Clientes reclamam de sumiço de encomendas enviadas por app de transporte

Relatos expõem extravio de produtos enviados para entrega por meio de aplicativos de transporte de passageiros; cliente teve óculos extraviado em BH.

De livro a convites, clientes denunciam o extravio de produtos durante serviço de entrega intermediado por aplicativos de transporte de passageiros. Nas redes sociais, há uma série de relatos de problemas com mercadorias recebidas pelos motoristas parceiros das plataformas, mas que nunca chegaram ao endereço. Uma cliente pediu o serviço para buscar um óculos de grau na quarta-feira (19/7), na Região Leste de BH, a corrida durou sete horas e o pedido não foi entregue.

Ao Estado de Minas, a jornalista Raquel Santiago, de 43 anos, relata ter deixado seu óculos para reparo em uma ótica da qual já é cliente há anos, na terça-feira (18/7). O serviço só ficaria pronto no dia seguinte, e para facilitar a rotina de trabalho e cuidado dos filhos ela decidiu pedir a entrega por aplicativo. “Além do dinheiro, iria economizar um tempo que eu não tinha disponível”, disse.

CONJUNTO DE REGISTROS
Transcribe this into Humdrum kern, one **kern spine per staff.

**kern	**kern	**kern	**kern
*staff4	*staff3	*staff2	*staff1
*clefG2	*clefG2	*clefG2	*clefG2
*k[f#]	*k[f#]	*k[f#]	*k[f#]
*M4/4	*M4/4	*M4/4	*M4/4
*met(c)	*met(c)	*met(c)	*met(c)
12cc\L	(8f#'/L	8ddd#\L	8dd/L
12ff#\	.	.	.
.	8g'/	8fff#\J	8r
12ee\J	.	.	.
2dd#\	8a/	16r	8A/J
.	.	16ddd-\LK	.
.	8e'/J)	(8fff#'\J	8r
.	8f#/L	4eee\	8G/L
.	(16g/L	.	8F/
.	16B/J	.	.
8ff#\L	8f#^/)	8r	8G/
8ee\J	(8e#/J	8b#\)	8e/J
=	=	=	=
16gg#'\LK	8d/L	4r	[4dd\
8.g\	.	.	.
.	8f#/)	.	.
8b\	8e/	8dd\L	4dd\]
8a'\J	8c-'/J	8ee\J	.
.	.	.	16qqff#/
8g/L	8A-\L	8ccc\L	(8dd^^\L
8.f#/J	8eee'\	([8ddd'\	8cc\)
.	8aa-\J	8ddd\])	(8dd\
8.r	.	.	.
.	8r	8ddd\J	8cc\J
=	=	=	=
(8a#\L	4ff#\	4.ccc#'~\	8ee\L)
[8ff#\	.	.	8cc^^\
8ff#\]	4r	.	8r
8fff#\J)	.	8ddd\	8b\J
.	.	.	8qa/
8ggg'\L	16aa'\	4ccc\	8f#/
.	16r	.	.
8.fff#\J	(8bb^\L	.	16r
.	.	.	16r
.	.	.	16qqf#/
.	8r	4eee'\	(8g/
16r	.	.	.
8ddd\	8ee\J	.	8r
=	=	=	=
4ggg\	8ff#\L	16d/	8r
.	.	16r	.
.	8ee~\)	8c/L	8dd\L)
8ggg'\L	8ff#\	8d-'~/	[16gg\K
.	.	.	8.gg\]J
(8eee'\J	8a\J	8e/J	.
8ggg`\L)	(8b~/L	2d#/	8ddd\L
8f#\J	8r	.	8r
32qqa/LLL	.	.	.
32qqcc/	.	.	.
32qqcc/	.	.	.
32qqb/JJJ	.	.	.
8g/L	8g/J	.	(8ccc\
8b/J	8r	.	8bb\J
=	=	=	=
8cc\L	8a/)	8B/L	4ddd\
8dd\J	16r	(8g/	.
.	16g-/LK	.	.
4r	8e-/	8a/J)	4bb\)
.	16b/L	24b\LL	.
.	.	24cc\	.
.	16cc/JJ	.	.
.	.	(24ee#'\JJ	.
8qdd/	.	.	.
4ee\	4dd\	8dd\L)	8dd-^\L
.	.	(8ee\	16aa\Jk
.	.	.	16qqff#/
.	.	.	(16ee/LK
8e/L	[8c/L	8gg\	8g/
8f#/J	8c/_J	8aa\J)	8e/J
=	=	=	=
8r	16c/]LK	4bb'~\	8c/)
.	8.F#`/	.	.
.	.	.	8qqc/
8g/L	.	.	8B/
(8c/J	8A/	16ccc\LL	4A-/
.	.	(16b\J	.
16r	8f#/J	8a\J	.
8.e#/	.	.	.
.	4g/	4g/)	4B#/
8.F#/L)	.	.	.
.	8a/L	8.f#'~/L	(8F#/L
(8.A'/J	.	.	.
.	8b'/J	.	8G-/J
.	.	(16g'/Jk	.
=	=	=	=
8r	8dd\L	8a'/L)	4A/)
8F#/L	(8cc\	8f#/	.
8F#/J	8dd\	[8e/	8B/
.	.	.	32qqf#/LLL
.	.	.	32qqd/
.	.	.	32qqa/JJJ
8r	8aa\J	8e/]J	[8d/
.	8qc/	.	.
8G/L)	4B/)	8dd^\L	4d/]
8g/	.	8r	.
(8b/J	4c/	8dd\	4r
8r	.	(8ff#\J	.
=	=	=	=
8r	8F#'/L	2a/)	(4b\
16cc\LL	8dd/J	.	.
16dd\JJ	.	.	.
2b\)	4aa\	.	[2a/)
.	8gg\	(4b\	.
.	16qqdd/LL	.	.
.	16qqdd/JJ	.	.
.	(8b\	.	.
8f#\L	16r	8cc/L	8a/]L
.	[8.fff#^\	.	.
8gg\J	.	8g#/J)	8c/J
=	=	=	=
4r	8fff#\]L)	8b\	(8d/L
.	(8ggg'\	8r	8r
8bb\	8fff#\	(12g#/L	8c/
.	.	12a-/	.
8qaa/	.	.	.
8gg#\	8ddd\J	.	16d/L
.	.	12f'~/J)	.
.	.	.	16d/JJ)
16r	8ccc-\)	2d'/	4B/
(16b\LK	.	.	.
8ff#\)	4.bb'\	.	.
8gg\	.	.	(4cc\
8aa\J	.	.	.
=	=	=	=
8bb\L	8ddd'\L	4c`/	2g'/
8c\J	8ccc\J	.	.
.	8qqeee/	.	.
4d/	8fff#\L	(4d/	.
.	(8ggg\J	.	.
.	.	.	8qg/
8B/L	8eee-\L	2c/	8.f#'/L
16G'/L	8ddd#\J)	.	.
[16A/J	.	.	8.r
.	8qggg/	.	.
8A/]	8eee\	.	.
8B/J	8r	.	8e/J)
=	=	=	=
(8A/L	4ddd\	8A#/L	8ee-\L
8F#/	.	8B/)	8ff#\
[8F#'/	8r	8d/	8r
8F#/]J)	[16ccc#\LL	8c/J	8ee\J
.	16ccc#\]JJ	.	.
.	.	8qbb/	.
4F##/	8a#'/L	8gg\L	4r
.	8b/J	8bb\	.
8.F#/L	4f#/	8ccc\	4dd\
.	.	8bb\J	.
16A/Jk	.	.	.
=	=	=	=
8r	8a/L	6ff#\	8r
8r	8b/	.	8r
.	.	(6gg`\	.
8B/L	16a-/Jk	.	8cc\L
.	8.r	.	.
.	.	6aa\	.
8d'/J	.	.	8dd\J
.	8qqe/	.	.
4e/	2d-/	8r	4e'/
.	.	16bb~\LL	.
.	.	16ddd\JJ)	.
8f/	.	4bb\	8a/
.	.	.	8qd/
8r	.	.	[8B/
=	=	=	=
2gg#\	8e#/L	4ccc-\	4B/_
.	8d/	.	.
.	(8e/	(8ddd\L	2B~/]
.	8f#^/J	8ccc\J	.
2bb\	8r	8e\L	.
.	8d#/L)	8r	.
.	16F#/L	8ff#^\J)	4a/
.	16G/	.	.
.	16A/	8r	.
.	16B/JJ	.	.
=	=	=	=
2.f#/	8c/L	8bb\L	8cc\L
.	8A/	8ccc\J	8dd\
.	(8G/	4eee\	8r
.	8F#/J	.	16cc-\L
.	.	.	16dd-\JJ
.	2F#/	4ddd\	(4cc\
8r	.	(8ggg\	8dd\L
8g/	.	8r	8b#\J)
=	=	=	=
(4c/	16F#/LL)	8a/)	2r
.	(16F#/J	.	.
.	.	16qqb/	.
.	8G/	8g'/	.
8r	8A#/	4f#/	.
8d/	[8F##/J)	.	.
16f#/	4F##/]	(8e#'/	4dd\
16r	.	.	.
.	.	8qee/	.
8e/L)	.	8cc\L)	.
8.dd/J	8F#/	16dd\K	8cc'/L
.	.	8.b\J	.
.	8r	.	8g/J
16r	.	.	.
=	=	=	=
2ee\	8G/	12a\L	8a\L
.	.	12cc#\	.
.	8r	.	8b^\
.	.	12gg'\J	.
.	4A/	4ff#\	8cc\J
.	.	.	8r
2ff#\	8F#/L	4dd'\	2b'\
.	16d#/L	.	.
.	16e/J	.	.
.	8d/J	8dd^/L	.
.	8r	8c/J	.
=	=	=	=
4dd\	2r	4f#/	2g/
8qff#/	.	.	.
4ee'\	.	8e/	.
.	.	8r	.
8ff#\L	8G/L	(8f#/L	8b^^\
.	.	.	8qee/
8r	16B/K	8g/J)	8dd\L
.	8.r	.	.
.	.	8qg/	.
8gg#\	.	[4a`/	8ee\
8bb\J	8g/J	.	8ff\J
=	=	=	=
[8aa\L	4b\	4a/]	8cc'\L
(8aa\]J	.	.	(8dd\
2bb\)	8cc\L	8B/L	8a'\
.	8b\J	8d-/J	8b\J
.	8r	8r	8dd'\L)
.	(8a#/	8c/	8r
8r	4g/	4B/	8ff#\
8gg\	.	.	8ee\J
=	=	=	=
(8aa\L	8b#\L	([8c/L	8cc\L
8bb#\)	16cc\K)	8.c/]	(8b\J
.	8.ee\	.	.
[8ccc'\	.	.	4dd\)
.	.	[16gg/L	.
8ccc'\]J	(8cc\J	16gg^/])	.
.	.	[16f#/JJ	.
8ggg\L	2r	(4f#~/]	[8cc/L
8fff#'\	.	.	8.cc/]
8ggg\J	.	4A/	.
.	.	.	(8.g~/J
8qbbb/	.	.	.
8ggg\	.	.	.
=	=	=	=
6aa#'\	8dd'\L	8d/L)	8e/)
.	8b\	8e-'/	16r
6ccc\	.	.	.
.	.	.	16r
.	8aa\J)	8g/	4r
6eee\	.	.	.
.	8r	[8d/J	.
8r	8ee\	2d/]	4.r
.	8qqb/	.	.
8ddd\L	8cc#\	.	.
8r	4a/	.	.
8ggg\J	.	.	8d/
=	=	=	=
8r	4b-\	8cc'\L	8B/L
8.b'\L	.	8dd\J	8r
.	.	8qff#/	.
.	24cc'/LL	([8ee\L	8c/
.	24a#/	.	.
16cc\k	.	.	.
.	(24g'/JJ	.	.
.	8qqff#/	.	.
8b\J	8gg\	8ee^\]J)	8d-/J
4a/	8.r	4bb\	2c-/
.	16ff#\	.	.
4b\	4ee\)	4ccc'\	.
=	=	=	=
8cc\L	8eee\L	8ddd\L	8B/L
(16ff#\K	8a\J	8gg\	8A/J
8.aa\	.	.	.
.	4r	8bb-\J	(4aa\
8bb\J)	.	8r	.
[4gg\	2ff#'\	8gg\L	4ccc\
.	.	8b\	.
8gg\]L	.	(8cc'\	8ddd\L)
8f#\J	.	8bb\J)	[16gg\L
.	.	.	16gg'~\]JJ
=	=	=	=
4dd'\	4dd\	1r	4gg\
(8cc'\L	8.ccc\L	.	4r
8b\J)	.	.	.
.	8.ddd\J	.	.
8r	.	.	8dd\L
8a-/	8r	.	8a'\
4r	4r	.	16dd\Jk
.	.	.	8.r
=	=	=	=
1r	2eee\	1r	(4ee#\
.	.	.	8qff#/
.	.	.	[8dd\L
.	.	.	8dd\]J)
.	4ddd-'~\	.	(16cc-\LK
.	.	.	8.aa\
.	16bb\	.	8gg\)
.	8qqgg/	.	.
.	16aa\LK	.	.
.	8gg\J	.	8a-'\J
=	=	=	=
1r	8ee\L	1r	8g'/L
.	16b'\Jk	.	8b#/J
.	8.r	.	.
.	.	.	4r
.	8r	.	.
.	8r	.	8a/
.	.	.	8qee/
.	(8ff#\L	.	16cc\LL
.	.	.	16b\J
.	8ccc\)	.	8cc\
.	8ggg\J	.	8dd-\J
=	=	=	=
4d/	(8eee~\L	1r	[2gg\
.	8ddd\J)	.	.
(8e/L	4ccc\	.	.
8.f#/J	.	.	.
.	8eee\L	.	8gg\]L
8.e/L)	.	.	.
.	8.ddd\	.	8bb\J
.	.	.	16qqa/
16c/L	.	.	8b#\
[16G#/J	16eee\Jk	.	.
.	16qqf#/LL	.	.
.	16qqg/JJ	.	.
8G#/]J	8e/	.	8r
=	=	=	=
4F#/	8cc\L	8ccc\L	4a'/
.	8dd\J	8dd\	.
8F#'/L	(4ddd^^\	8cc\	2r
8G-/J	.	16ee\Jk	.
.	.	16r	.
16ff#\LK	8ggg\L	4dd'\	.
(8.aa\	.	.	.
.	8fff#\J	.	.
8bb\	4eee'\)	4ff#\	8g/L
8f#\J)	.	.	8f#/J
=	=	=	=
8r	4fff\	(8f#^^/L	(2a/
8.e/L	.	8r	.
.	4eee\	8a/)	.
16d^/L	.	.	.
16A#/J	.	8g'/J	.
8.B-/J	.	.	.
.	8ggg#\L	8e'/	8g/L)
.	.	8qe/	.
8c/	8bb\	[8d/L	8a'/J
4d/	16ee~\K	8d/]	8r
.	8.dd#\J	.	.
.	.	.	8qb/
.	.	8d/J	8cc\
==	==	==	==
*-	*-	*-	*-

TAREFAS
1. Segundo o texto sobre o sumiço de encomendas, quanto tempo durou a corrida pedida para buscar os óculos na Região Leste de BH?
2. Com base no texto sobre o sumiço de encomendas, explique por que Raquel Santiago decidiu pedir a entrega dos óculos por aplicativo.
3. Prossiga com o texto sobre o sumiço de encomendas a partir do ponto em que ele termina.

RESPOSTAS ESCRITAS
1. A corrida durou sete horas.

2. Ela quis facilitar a rotina de trabalho e de cuidado dos filhos, já que o serviço só ficaria pronto no dia seguinte. Além de economizar dinheiro, ganharia um tempo que não tinha disponível.

3.
Ela, então, pediu um Uber Flash para buscar o acessório no bairro Santa Efigênia, na Região Leste de Belo Horizonte, e levar até sua casa no Minaslândia, na Região Norte. O pedido foi aceito às 12:23, o motociclista foi até a ótica, pegou o óculos e levaria cerca de 20 minutos para chegar ao destino. A corrida, no entanto, só foi encerrada sete horas depois, às 19:28, sem que a encomenda fosse entregue.

“O tempo foi aumentando. Isso durou a tarde inteira. Aquilo foi me causando um estresse. A vontade que eu tinha era chorar, você se sente impotente”, relata. Com a corrida finalmente encerrada, o valor de apenas R$12 passou para R$89,69. Durante todo período, o motorista não respondeu as mensagens e ligações de Raquel. “Sumiu, não me atendeu. Cheguei a ficar preocupada que tivesse acontecido alguma coisa, que ele estivesse passando mal”, conta.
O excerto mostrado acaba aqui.